(Saved data entries)

^^^^^^^^

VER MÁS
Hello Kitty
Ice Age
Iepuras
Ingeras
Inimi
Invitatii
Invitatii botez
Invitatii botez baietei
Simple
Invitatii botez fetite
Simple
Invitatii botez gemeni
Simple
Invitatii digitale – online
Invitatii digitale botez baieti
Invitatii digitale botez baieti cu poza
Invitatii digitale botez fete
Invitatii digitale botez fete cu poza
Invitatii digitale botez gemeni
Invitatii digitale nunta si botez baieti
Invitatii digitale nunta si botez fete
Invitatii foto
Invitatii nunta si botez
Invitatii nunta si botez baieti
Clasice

^^^^^^^^

(Description of the task) Which lines above hold the string "baieti"? Copy every one of them.

(Task solution)
Invitatii digitale botez baieti
Invitatii digitale botez baieti cu poza
Invitatii digitale nunta si botez baieti
Invitatii nunta si botez baieti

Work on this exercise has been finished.